▶ Action item: Render each line of the data below as a JSON list of strings, one string per line, leaving out blank lines.

********************

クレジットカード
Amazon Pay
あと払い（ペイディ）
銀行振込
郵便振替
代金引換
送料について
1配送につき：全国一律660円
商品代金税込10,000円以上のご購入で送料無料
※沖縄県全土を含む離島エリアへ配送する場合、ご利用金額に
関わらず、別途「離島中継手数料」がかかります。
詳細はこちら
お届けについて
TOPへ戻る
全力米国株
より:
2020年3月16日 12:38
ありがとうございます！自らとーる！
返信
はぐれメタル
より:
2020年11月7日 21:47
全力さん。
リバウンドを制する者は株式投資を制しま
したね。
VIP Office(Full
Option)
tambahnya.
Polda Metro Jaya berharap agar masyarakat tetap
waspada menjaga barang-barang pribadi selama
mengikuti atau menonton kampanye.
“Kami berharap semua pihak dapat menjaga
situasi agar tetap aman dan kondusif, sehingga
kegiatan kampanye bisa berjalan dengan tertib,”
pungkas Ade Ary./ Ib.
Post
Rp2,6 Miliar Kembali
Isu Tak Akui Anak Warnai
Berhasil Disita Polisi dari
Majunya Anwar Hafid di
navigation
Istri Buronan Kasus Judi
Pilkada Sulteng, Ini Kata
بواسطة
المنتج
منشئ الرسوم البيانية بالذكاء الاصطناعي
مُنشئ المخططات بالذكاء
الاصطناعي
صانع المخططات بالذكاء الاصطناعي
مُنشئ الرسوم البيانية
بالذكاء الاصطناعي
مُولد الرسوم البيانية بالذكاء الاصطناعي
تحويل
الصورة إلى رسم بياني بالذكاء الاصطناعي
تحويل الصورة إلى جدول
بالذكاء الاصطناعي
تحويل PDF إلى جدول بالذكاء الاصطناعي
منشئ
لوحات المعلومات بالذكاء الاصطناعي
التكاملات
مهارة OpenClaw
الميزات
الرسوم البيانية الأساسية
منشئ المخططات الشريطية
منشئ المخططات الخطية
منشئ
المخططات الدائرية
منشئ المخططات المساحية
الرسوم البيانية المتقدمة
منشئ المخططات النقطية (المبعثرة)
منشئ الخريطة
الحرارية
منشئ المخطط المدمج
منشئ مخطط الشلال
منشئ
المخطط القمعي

********************

▶ Answer to this exercise:
[
  "クレジットカード",
  "Amazon Pay",
  "あと払い（ペイディ）",
  "銀行振込",
  "郵便振替",
  "代金引換",
  "送料について",
  "1配送につき：全国一律660円",
  "商品代金税込10,000円以上のご購入で送料無料",
  "※沖縄県全土を含む離島エリアへ配送する場合、ご利用金額に",
  "関わらず、別途「離島中継手数料」がかかります。",
  "詳細はこちら",
  "お届けについて",
  "TOPへ戻る",
  "全力米国株",
  "より:",
  "2020年3月16日 12:38",
  "ありがとうございます！自らとーる！",
  "返信",
  "はぐれメタル",
  "より:",
  "2020年11月7日 21:47",
  "全力さん。",
  "リバウンドを制する者は株式投資を制しま",
  "したね。",
  "VIP Office(Full",
  "Option)",
  "tambahnya.",
  "Polda Metro Jaya berharap agar masyarakat tetap",
  "waspada menjaga barang-barang pribadi selama",
  "mengikuti atau menonton kampanye.",
  "“Kami berharap semua pihak dapat menjaga",
  "situasi agar tetap aman dan kondusif, sehingga",
  "kegiatan kampanye bisa berjalan dengan tertib,”",
  "pungkas Ade Ary./ Ib.",
  "Post",
  "Rp2,6 Miliar Kembali",
  "Isu Tak Akui Anak Warnai",
  "Berhasil Disita Polisi dari",
  "Majunya Anwar Hafid di",
  "navigation",
  "Istri Buronan Kasus Judi",
  "Pilkada Sulteng, Ini Kata",
  "بواسطة",
  "المنتج",
  "منشئ الرسوم البيانية بالذكاء الاصطناعي",
  "مُنشئ المخططات بالذكاء",
  "الاصطناعي",
  "صانع المخططات بالذكاء الاصطناعي",
  "مُنشئ الرسوم البيانية",
  "بالذكاء الاصطناعي",
  "مُولد الرسوم البيانية بالذكاء الاصطناعي",
  "تحويل",
  "الصورة إلى رسم بياني بالذكاء الاصطناعي",
  "تحويل الصورة إلى جدول",
  "بالذكاء الاصطناعي",
  "تحويل PDF إلى جدول بالذكاء الاصطناعي",
  "منشئ",
  "لوحات المعلومات بالذكاء الاصطناعي",
  "التكاملات",
  "مهارة OpenClaw",
  "الميزات",
  "الرسوم البيانية الأساسية",
  "منشئ المخططات الشريطية",
  "منشئ المخططات الخطية",
  "منشئ",
  "المخططات الدائرية",
  "منشئ المخططات المساحية",
  "الرسوم البيانية المتقدمة",
  "منشئ المخططات النقطية (المبعثرة)",
  "منشئ الخريطة",
  "الحرارية",
  "منشئ المخطط المدمج",
  "منشئ مخطط الشلال",
  "منشئ",
  "المخطط القمعي"
]